Please find my ONNX model here: https://get.hidrive.com/2qErePEy (Link valid until August 10, 2022)
from olive.
Hi @kbraun-axio ,
I think this error happended because the max_latency_ms is too small for cpu infernece.
You can augument max_latency_ms, or change the execution provider from cpu to cuda.
Here is test result on my local machine with command olive optimize --model_path onnx-object-detection-model.onnx --throughput_tuning_enabled --max_latency_percentile 0.95 --max_latency_ms 100 --threads_num 1 --dynamic_batching_size 1 --min_duration_sec 10 --providers_list cuda >& log_olive.txt
from olive.
Hi @leqiao-1,
Thanks for your reply and the log output.
I will increase the max_latency_ms and try running the optimization again. I will post the results here.
Unfortunately, our inference machine does not have a Nvidia GPU (we only use a Nvidia GPU in our training server). Therefore, I cannot set the execution provider to CUDA.
from olive.
Hi @leqiao-1,
Today, I tried to run the optimization again. This time, I increased the max_latency_ms to 10,000. However, I got the same error.
I attached the output log and the olive_opt_results folder (without the optimized model because it is too large) for you.
Do you think max_latency_ms of 10,000 is still not enough?
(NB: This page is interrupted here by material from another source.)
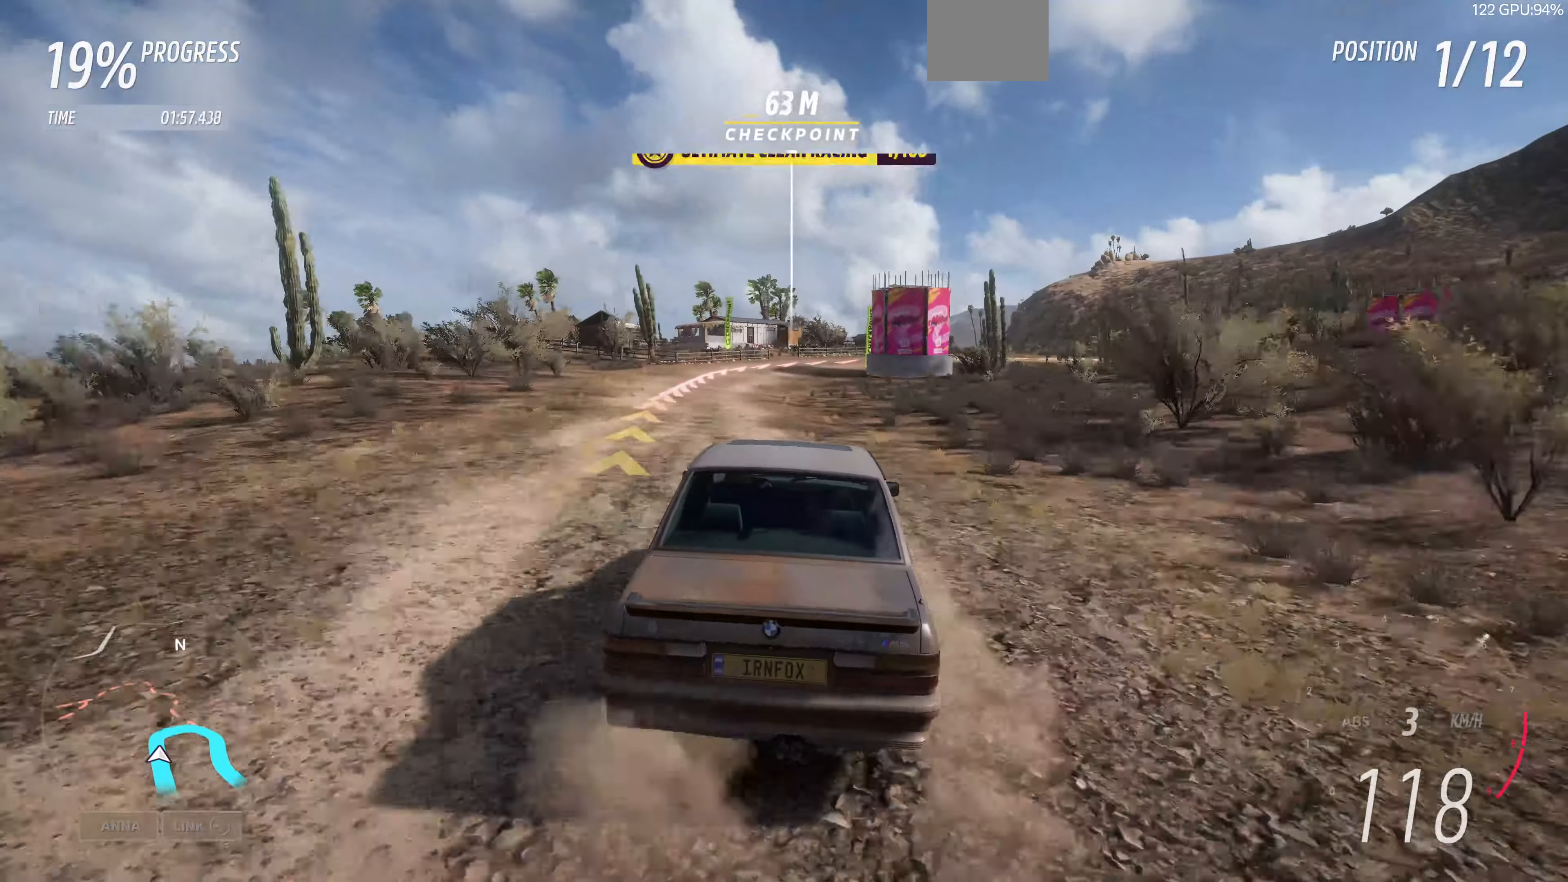
{"buttons": [], "left_stick": "up-right", "right_stick": "up", "events": [[300, "left_stick", "up-right"], [300, "right_stick", "up"]]}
Inference with the onnx runtime and the same onnx model that I am trying to optimize takes about 7.5 seconds.
log_olive.txt
olive_opt_result.zip
from olive.
Hi @kbraun-axio
The latency depends on the machine. On my side, the inference takes about 400ms with cpu. If you want to try, you can still increase the max_latency_ms. However, enev if it works, it may take long time to run the troughput optimization, since the latency is too long.
from olive.
Okay, thank you. The machine on which we want to run the inference is a 6 core AMD CPU with 8 GB RAM from 2012. It runs in a manufacturing / shop floor environment. They do not have the newest hardware. But maybe it would be better to use a more powerful machine, like an Nvidia Jetson device, which supports CUDA.
Besides that, I realized the optimization takes lots of RAM. Watching the processes with htop
showed a memory consmption of up to 12GB for the python process running OLive. But the machine only has 8GB RAM, so Ubuntu started to use swap memory from the hard disk, which is very slow. Is that intended or is 8GB RAM too less for OLive?
from olive.
Hi @kbraun-axio,
Are you using onnxruntime gpu package with --providers_list cpu ? I can reproduce memory consmption issue in this way.
If so, it's maybe because when checking model input info with ort infenrece sessions, OLive will try to create session with cuda. I think it's a bug in OLive, and we will fix it. As a workaround, you can uninstall onnxruntime gpu package and install the cpu version.
If not, please let me know your onnxruntime package version with pip list
. I will check if I can run into the same issue.
from olive.
Hi @leqiao-1,
Yes I was running the gpu packge with --providers_list cpu. My colleque uninstalled the package and installed the default (CPU) package. Now the memory consumption is in the normal range and not too high. Thanks for your hint.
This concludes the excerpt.